Saved entries
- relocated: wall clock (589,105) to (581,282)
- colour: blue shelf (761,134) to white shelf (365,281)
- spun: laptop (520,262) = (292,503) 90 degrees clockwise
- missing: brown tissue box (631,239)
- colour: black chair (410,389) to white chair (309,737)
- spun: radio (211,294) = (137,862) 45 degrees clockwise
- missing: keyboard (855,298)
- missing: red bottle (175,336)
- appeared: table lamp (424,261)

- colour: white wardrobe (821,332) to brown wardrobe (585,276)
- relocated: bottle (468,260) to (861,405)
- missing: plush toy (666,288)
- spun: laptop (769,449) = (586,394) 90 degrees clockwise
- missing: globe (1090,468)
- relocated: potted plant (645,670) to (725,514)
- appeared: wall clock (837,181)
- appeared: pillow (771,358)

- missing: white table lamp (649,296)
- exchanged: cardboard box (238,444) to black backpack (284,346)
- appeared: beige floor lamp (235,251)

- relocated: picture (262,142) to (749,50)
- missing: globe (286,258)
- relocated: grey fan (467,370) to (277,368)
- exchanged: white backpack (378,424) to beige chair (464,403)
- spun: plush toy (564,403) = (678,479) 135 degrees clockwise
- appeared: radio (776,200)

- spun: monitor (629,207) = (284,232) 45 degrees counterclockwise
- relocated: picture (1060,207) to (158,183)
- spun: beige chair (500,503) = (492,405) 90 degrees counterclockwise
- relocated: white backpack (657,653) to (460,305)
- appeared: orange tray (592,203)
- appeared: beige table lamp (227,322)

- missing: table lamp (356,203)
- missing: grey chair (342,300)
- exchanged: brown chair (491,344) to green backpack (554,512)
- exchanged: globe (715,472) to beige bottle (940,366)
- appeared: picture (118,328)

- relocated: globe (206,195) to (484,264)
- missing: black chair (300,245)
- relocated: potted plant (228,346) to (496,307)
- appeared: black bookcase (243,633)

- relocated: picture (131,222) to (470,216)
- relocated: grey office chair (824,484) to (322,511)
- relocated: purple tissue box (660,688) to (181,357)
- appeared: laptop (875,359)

### TASK REQUIREMENTS
All records shown above are to be output exactly.

### OUTPUT BELOW
- relocated: wall clock (589,105) to (581,282)
- colour: blue shelf (761,134) to white shelf (365,281)
- spun: laptop (520,262) = (292,503) 90 degrees clockwise
- missing: brown tissue box (631,239)
- colour: black chair (410,389) to white chair (309,737)
- spun: radio (211,294) = (137,862) 45 degrees clockwise
- missing: keyboard (855,298)
- missing: red bottle (175,336)
- appeared: table lamp (424,261)

- colour: white wardrobe (821,332) to brown wardrobe (585,276)
- relocated: bottle (468,260) to (861,405)
- missing: plush toy (666,288)
- spun: laptop (769,449) = (586,394) 90 degrees clockwise
- missing: globe (1090,468)
- relocated: potted plant (645,670) to (725,514)
- appeared: wall clock (837,181)
- appeared: pillow (771,358)

- missing: white table lamp (649,296)
- exchanged: cardboard box (238,444) to black backpack (284,346)
- appeared: beige floor lamp (235,251)

- relocated: picture (262,142) to (749,50)
- missing: globe (286,258)
- relocated: grey fan (467,370) to (277,368)
- exchanged: white backpack (378,424) to beige chair (464,403)
- spun: plush toy (564,403) = (678,479) 135 degrees clockwise
- appeared: radio (776,200)

- spun: monitor (629,207) = (284,232) 45 degrees counterclockwise
- relocated: picture (1060,207) to (158,183)
- spun: beige chair (500,503) = (492,405) 90 degrees counterclockwise
- relocated: white backpack (657,653) to (460,305)
- appeared: orange tray (592,203)
- appeared: beige table lamp (227,322)

- missing: table lamp (356,203)
- missing: grey chair (342,300)
- exchanged: brown chair (491,344) to green backpack (554,512)
- exchanged: globe (715,472) to beige bottle (940,366)
- appeared: picture (118,328)

- relocated: globe (206,195) to (484,264)
- missing: black chair (300,245)
- relocated: potted plant (228,346) to (496,307)
- appeared: black bookcase (243,633)

- relocated: picture (131,222) to (470,216)
- relocated: grey office chair (824,484) to (322,511)
- relocated: purple tissue box (660,688) to (181,357)
- appeared: laptop (875,359)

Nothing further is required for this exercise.